Пропагандисты невежественны, несмотря на свои профессорские и другие ученые степени… Они объясняют движения столов на спиритических сеансах непроизвольными движениями рук участников, производящих неосознанные надавливания на стол, и называют это идеомоторными движениями. Но как можно объяснить идеомоторными движениями пляску стола, которого не касается ни одна рука, чему я сам был свидетель? Факты упрямая вещь!
Латвия. Приблизительно — 1908 год. Суббота. Зимний вечер в домике с пристроенной кузницей. В сотне шагов от домика — корчма. На улице не холодно, еще не совсем темно. Прибалтийское небо первой половины зимы затянуто серыми облаками. В комнате горит керосиновая лампа — уютно, тепло.
И вот открывается дверь, входит отец и в руках у него столик — желтенький, легонький, на трех ножках, обычной формы.
— От соседей принес, — пояснил он, — в нем нет ни одного гвоздя. Будем спиритический сеанс устраивать.
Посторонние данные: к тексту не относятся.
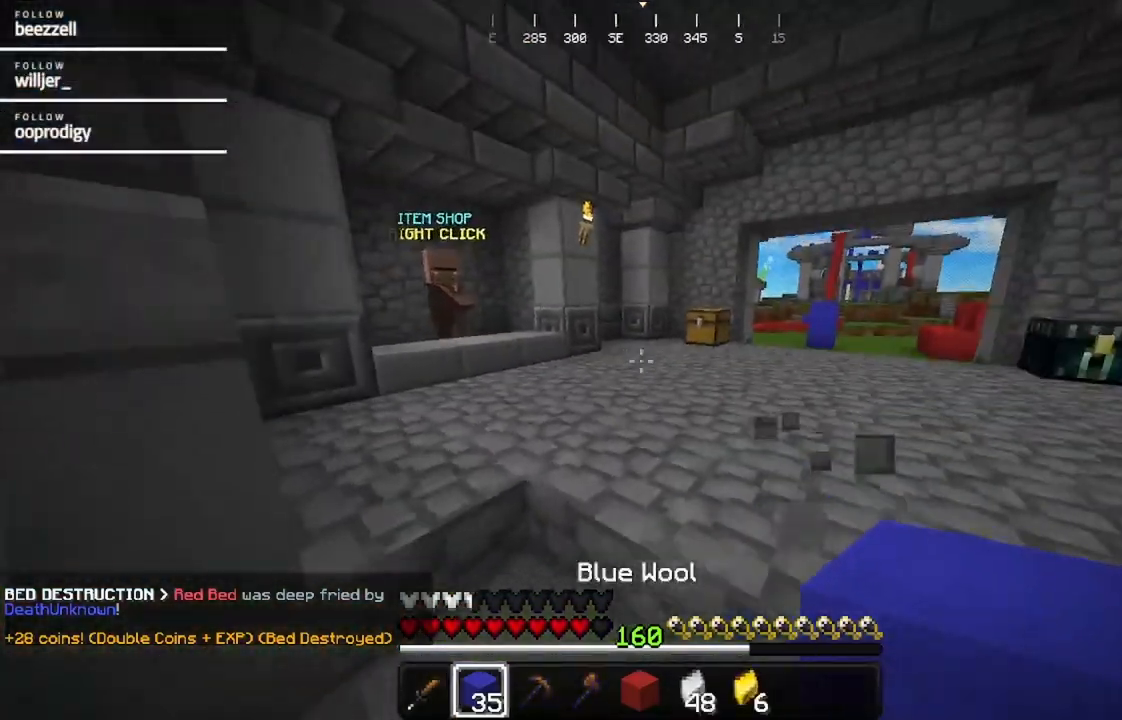
{"keys": [], "mouse": [], "events": [[67, "a", "up"], [67, "s", "up"]]}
Поставили столик посреди комнаты. Вокруг него сели отец, мать, мой старший брат, я и еще позвали подмастерья Вилиса, который работал в кузнице. Все положили руки ладонями на стол, сидели и ждали. О том, что нужно образовать так называемую «цепь», то есть держать руки так, чтобы они соприкасались с руками соседа, мы ничего не знали, и, как увидите, тем не менее получилось… Время от времени задавали вопрос:
— Дух, ты здесь? Если здесь, стукни один раз.
Сидели долго без результата. Но потом, после очередного вопроса, столик медленно наклонился и стукнул приподнятой ножкой. У большинства из нас вырвалось тихое «ах!» Потом стали задавать столику различные вопросы, примерно такие:
— Дух, сколько лет Вилису, который сидит за этим столиком?
И столик правильно отстукивал 2 1.
Когда требовался ответ, выраженный числом, «разговаривать» со столиком было легко — надо было просто сосчитать ответные стуки. Но когда требовались ответы другого рода, то разговор происходил, примерно, так:
— Заберут ли меня в этом году в солдаты? — спрашивал Вилис. — Если да — стукни один раз; если нет — стукни два раза.
И столик отчетливо стукнул два раза, Вилис просиял…
Вопросы сыпались самые разнообразные, и столик все больше и больше оживлялся; стук его становился громче… Так длилось довольно долго, но наконец больше спрашивать было нечего. Сеанс прекратили и столик прислонили к уголку.
В воскресное утро сеанс повторили, но уже в другом составе — пришли соседи, которым тоже хотелось посмотреть на это диво. Меня не допустили. Да мне и некогда было — пришли друзья, мальчики и девочки, жившие за лесом, приблизительно в километре от нас. Старшему из них было 14 лет, мне 13, остальным двум по 13 и 12; всего нас было четверо.
Когда взрослые свой сеанс закончили и немного взбудораженные ушли в корчму «освежиться» полдюжиной кружек пива, мы, четверо мальчишек, взяли еще неостывший от множества рук столик и положили на него свои ладони. Не прошло и четверти часа, как он стал отвечать на наши вопросы, содержания которых уже не помню, но были и такие:
— Столик, можешь ли ты вызвать дух Пушкина? — и столик стучал утвердительно.
— Пушкин, ты здесь?
После утвердительного ответа Пушкину задавались вопросы не по части литературы, а чисто бытовые. И это потому, что великий поэт должен быть честным, значит — не соврет.
Но самое главное впереди. Когда нам уже нечего было больше спрашивать, то одному из нас (не помню кому, возможно, мне) пришла в голову гениальная мысль — надо сделать опыт: что будет, если мы, четверо мальчишек, одновременно снимем руки со стола, засунем их в карманы брюк, сделаем шаг назад и тогда, когда ни одна рука не касается стола, скажем ему: «Пляши», будет он плясать или нет?
Сказано — сделано, мы все снимаем руки, отступаем от столика на шаг и говорим: «Пляши!»
И столик заплясал. В чем выражалась его пляска? Как обычно при стуках, он, опираясь на две ножки, приподнимал третью и однообразно ею стукал. Вот тут уж мы действительно смотрели на него, как зачарованные — ведь это был кусочек сказки, ставшей явью. До тех пор, пока чьи-то руки касались столика, оставалась почва для подозрений, что владелец руки, может быть, нажимает на него или что-то другое умышленно делает… Но тут отдаленный от нас пространством неживой предмет плясал по нашему приказу. Неживой ли? Ведь он понял приказ и выполняет!..
Потом нам показалось, что наш приказ выполняется не так, как следует, разве это пляска — притопывать одною ногою?
Из всех названий танцев того времени я вспомнил только одно и крикнул столику: «Танцуй крейцпольку!»